Leo: Only the blood of your enemies will quench your thirst. That restless feeling is your hunger for vengeance. Alas, this week your thirst is unquenched: instead, indulge in wild sexual debauchery. And keep a supply of condoms handy in the back seat of your car.

Virgo: The world trembles at what you are about to achieve. Even in your slippers, your footstep is as dread and mighty as the legions of the Roman Empire. The Mind-Machine interface is yours to design.

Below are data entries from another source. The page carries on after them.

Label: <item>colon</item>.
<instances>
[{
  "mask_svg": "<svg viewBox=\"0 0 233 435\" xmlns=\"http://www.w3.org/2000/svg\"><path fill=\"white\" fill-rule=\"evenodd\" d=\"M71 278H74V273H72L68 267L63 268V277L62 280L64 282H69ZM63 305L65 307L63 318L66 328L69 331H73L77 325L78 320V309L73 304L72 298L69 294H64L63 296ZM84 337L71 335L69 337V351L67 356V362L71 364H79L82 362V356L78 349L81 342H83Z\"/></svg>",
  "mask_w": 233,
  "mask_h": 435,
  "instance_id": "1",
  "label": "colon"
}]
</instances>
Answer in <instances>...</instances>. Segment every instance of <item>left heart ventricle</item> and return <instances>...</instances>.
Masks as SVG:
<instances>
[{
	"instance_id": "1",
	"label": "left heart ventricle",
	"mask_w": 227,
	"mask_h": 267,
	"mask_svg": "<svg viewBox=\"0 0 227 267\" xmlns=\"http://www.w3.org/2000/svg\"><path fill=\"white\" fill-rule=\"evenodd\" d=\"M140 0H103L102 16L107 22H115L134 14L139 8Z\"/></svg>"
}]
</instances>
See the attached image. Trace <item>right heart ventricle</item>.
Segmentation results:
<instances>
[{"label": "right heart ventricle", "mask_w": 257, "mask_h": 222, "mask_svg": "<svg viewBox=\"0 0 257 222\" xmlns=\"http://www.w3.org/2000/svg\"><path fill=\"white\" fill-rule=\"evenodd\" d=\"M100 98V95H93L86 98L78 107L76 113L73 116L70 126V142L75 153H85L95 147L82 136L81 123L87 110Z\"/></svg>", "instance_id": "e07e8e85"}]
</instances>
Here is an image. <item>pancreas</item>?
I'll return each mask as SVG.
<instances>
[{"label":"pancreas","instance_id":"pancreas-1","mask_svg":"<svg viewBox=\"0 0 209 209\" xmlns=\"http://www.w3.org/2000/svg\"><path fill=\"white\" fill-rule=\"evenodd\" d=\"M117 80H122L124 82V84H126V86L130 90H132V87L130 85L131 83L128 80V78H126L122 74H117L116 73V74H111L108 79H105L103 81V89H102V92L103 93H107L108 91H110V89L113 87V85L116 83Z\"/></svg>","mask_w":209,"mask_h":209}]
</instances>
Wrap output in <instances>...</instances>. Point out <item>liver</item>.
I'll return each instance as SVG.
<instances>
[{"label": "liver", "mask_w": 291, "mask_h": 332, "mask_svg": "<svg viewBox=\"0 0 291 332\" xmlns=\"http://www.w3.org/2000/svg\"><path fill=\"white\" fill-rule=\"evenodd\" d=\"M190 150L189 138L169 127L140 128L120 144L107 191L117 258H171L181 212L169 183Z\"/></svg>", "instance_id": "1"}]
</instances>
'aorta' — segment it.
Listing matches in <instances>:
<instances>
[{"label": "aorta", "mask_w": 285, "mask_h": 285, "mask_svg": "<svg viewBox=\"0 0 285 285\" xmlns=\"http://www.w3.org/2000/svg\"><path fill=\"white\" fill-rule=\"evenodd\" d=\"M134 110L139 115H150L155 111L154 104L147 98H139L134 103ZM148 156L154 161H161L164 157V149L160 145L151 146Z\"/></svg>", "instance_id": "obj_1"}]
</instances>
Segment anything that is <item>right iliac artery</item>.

Libra: If you feel you are keeping the lid on a pressure cooker, you are right. The horsemen of the Apocalypse are feeling their oats and want to come out for a ride. But what should you wear? Sensible riding boots, or marching boots, for later? Do keep a roll of toilet paper in your car.

Scorpio:
If you had God's email address, what would you say? Then again, are you ready for some shared pics from the Almighty? Watch your mail; maybe amend your profile. Have a real first aid kit ready in your car.

Sagittarius: The whorehouse you liked last week will not be the whorehouse you like this week. Your have been approached by a secret society, but seem unaware of the benefits of membership. When a queue jumper bursts into flames, you will know.

Capricorn: Last weeks setback is really a blessing in disguise. You would feel better if you knew this for certain. The world changes Thursday; a better world for Capricorns. Draw up a revised enemies list and give it to Santa Claus.

Aquarius: OK, smarty pants. Your mission this week is to solve the great problems of the Age. If you can convert one person to your cause, this will be a good omen. Only your Capricorn associates care.

Pisces:
You have a secret admirer. Jack the Ripper admires your taste. Sometimes happy, sometimes sad, these sociopaths. Otherwise, attend to your cat. Maybe avoid the alley behind the pub, at least until the screaming starts.

I, Sargon the Magnificent, wrote this.